I gave the both edges a good going over with a scourer which i've done before and all seemed fine. I didn't replace the steam valve O ring as it looked in very good condition.

I'll have another look when I go home tonight, and probably put it together again!


----------



## LeeWardle (Nov 16, 2008)

Ah, but you removed it to look and put the old one back? Quite often when you break the seal and try to make it again with an old O ring that it won't seal properly. THis is because it will be a little harder and tkes on the shape of both contacted surfaces. (similar to break pads on a disk) WHen you remove it you disturb this alignment the o ring won't seat properly.

Lee


----------



## MartinB (May 8, 2011)

Nice one, thanks for the advice. Just bought one on eBay from Mark aka gaggiamanualservice. Will do it properly this time!


----------



## LeeWardle (Nov 16, 2008)

Absolutely no problem! Thats what we're here for! I hope you get it sorted.

Regards

Lee


----------



## MartinB (May 8, 2011)

I hope that's sorted it. The machine is a mish mash of parts!

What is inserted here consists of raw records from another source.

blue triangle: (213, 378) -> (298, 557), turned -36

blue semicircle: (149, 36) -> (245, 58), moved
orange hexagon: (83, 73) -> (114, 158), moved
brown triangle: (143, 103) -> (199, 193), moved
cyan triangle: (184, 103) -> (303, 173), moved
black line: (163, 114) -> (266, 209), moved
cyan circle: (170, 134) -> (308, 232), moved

Started as a 1995 Gaggia 'Coffee' with the same chassis as the Classic so I popped the internals in from an eBay special Classic with a corroded boiler. The new boiler I fitted last night is from 2010 Baby which is in good condition and exactly the same as the Classic boiler (pretty sure anyway) so once I've fitted the new boiler I will have a pukka machine! Took a few pics last night so i'll upload once it's 100%


----------



## LeeWardle (Nov 16, 2008)

Ha ha you've been busy then! I'd love to see photos actually!


----------



## MartinB (May 8, 2011)

My original thread:

http://coffeeforums.co.uk/showthread.php?4507-Old-School-Gaggia-Coffee-to-Gaggia-Coffee-Classic-Conversion


----------



## gaggiamanualservice.com (Dec 22, 2009)

I agree with lee. they can look ok but when refitted they tend to crack. seal will be in the post for you tomorrow. good luck

Mark


----------



## MartinB (May 8, 2011)

Thanks Mark, top man!


----------



## MartinB (May 8, 2011)

Fitted the new seal last night an it's a hell of a lot better than it was but whilst heating up it's still making a slight hissing sound. I'm not too bothered myself as once the boiler has reached desired temperature whether it be for steam or water it's fine and doesn't make a sound. Also, with the lid on I can't hear a thing so it may have always been like this and I wouldn't have known until I stripped it down and rebuilt it.


----------